• [Required actions]:
[A] Retype the passage of the transcript from "Now, if you" up to and including "Ciccarelli with RBC.".
[B] Using the transcript, decide whether each statement agrees with it, and answer yes or no, quoting the words that decide it. (i) The transcript puts 97% of customers' average income below $250,000. (ii) Vinyl plank flooring is described as selling at a discount price. (iii) High earners are described as those with $500,000 or more.

• [Text section]:
Now, if you are a high earner in a high state and local tax state like California or New York or Connecticut, well, that won't be the case, but high earners are actually those with $500,000 or more. Those folks, well, they're going to have a bit of a tax bill and that they haven't prepared for it is going to be a negative surprise. But we went to our consumer insights team and said, hey, what's the average income of our customers? 97% of our customer's average income is less than $250,000. So we think the health of the consumer continues into 2019.
Okay. Thanks Carol for that color. I appreciate it
And we'll move on to Scot Ciccarelli with RBC.
Good morning, guys. Scot Ciccarelli, so are there any markets or even product categories where you're starting to see some trade down activity and related to that how do you think that would play out in a rising price environment because of tariffs and maybe you grant some of the price increase request that you're getting from your vendors?
So I'll start with a comment and turn it to Ted. Even in the downturn of 2008, which was obviously the most difficult since the depression,customers were willing to spend for new innovative product.
Yeah. Ted, this is Scott. We haven't seen it yet and something I'm looking at, very closely we're looking at unit productivity by opening price point good, better, best, premium. Making sure we're priced right at the opening price point level and making sure inventory levels are ready to go to see if we're going to see that dynamic that you just referenced and we have not seen it, now whether that comes we'll be ready for it, but today, as Craig said, people are trading up for the new innovative product.
I mean a classic example of that is you take a category like vinyl flooring, vinyl flooring was almost on its deathbed and then innovation came along and you now have vinyl plank flooring that is flying out of the stores at a premium price, it's a great value to the customer, it's easy to use, it's simple for the Pro and to install and that's a classic example of why innovation drive sales.
And to be clear on the market front, like, Carol, you already mentioned, the LA market for example, any markets where you're starting to see trade down activity maybe particularly if you could focus on kind of overheated housing markets, or what you would view as where affordability isn't great?
I haven't seen anything like that at all.
Haven't seen it.
Okay, thank you guys.
And we'll move on to Elizabeth Suzuki with Bank of America Merrill Lynch.

• [Dataset excerpts]:
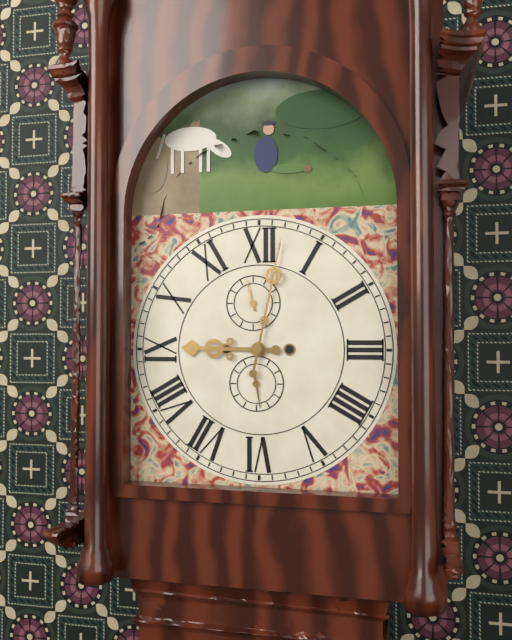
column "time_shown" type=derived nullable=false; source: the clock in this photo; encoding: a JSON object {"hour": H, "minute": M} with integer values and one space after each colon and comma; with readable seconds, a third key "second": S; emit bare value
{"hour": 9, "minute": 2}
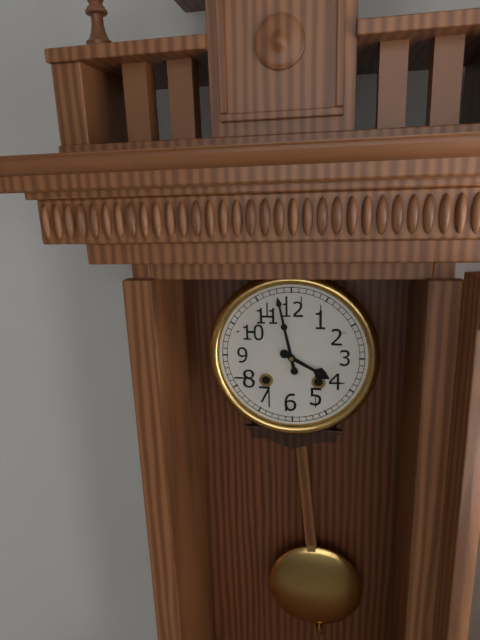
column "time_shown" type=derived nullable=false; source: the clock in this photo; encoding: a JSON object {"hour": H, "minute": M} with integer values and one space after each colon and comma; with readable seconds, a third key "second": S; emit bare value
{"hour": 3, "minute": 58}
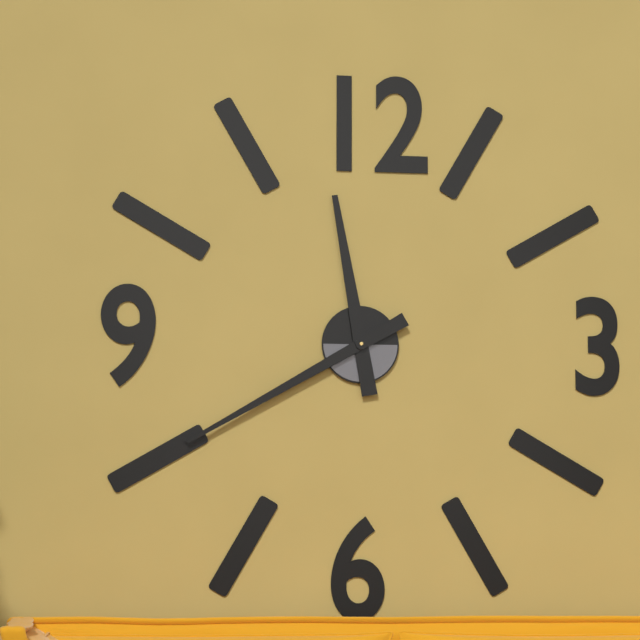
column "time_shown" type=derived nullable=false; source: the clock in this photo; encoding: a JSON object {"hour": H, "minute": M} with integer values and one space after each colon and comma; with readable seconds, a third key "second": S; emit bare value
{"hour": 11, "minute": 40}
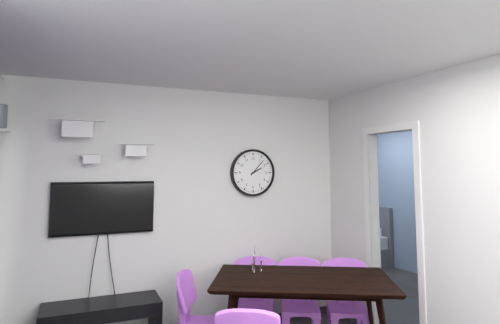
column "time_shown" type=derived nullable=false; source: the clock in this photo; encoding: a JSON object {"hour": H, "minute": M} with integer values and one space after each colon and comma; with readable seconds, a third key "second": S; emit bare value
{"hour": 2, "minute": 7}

• [Outputs by task]:
[A]
Now, if you are a high earner in a high state and local tax state like California or New York or Connecticut, well, that won't be the case, but high earners are actually those with $500,000 or more. Those folks, well, they're going to have a bit of a tax bill and that they haven't prepared for it is going to be a negative surprise. But we went to our consumer insights team and said, hey, what's the average income of our customers? 97% of our customer's average income is less than $250,000. So we think the health of the consumer continues into 2019.
Okay. Thanks Carol for that color. I appreciate it
And we'll move on to Scot Ciccarelli with RBC.

[B]
(i) Yes: "97% of our customer's average income is less than $250,000."
(ii) No: "vinyl plank flooring that is flying out of the stores at a premium price"
(iii) Yes: "high earners are actually those with $500,000 or more."